Une question vint aux lèvres de la jeune fille, mais elle était sur ses gardes ; elle se tut, cette fois. Ce fut Pierre qui reprit :

« J’espère que Mlle Dortan voudra bien me remplacer pendant la convalescence ; le voyage dont je vous parlais hier est indispensable et pressé !… Je partirai dès que l’état de Greg me le permettra. Je n’ai pu m’empêcher de sourire, hier soir, lorsque vous avez fait cette réflexion à propos de mon absence : « Ce serait bien naturel. » Vous vous disiez ceci, n’est-ce pas, vous qui avez la passion des excursions lointaines : « Voyager, c’est la première chose qui doit tenter un millionnaire. » Et moi, je pensais à ce que je vais vous confier, d’accord avec l’oncle Charlot ; je peux même dire que c’est lui qui m’envoie. Nous avons jugé tous les deux que nous vous devions cette marque de confiance, à vous si compatissante, si dévouée au pauvre infirme. Vous nous garderez le secret, n’est-ce pas ? ».

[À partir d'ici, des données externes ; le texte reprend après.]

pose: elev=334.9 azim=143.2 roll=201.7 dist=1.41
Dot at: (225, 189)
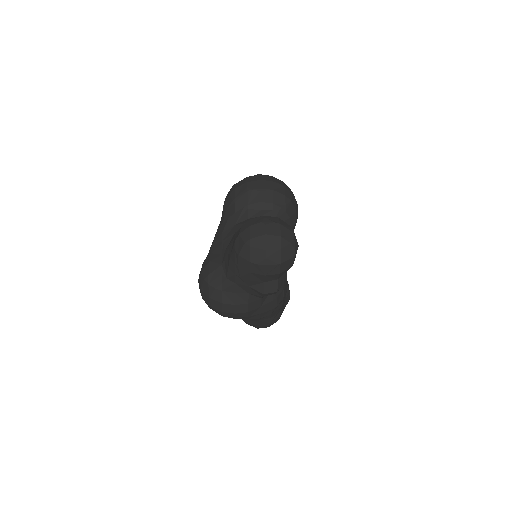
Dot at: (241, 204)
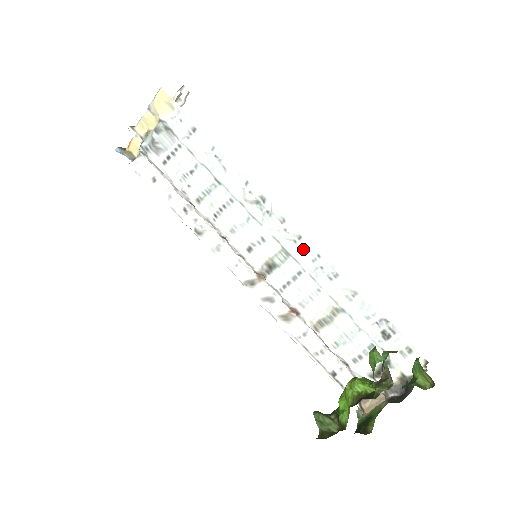
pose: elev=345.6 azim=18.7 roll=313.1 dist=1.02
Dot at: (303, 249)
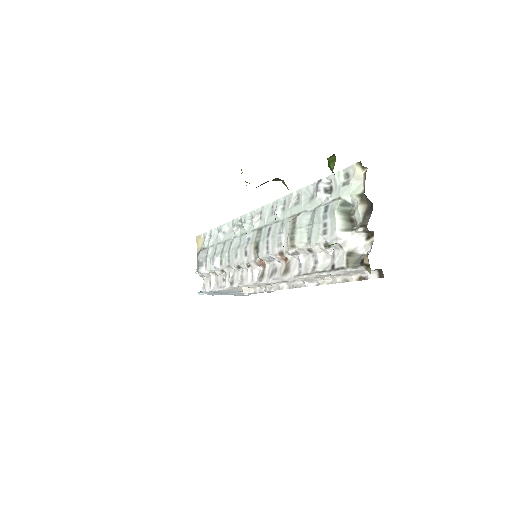
Dot at: (265, 215)
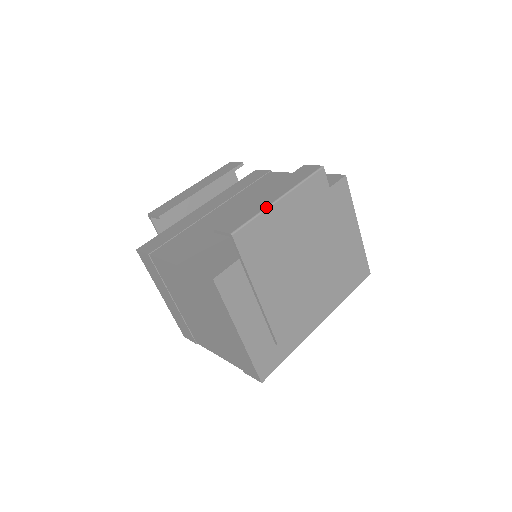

Elle inclina la tête affirmativement et prononça :

« D’une manière absolue, vous pouvez en assurer M. Saujon. Reportez-lui aussi que rien ne pouvait me toucher davantage.

— Voici ce qui nécessite mon départ ; car les deux choses se tiennent. Mon oncle Odule avait contracté, en quittant la France, un emprunt dans des conditions telles, que le remboursement emportera une bonne part de sa fortune. Mais nous ne retrouvons pas dans ses papiers certaines indications indispensables. Je vais être forcé de faire des recherches qui peuvent me conduire loin, me prendre quelque temps… Nous avons grande hâte que cette question soit réglée.

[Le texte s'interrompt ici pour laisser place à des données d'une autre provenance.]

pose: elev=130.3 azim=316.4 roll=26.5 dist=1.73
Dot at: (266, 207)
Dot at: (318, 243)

— Vous avez joliment raison ! Vous serez ainsi débarrassé de ce maudit argent », s’écria la jeune fille, souriant à Pierre, incapable de dissimuler la joie qu’elle ressentait.

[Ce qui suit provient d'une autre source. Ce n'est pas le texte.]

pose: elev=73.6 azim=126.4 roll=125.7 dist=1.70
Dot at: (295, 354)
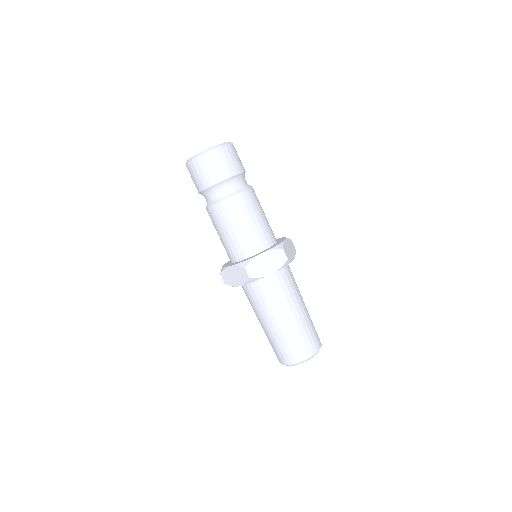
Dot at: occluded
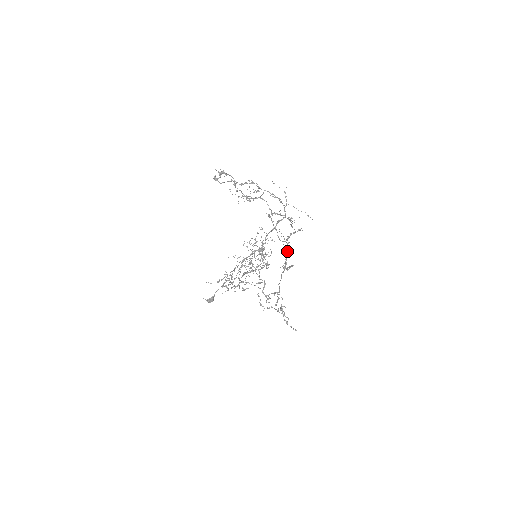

Oncle Charlot, où étiez-vous ?… En surprenant le joli et franc regard échangé après cette exclamation entre Gaby et Pierre, vous auriez jugé l’heure venue, et, sur-le-champ, fiancé ces deux enfants de votre choix…

Un mot prononcé, un engagement pris, c’est une incalculable force à opposer aux événements contraires… Pauvre oncle Charlot, que n’étiez-vous aux côtés de votre petite amie ?…

Bonne maman s’avançait, bien enveloppée elle aussi et très décidée à se mêler de l’étendage. Mais ce que Marcenay lui apprit, touchant l’état de Greg et les ordres du docteur, modifia le courant de ses idées.

« Ta mère qui voulait amener les petites, aux vacances du premier de l’an ! C’est nous qui allons émigrer. Je n’entends pas prendre la responsabilité de te garder ici exposée à la contagion. Les microbes passeraient fort bien le mur, ma chère. Partons ! partons ! Mélanie pliera la lessive avec la cuisinière.

— Et ma tante Aubertin qui doit venir ces jours-ci ? objecta Gabrielle, peu tentée de se ranger à l’avis de sa grand’mère.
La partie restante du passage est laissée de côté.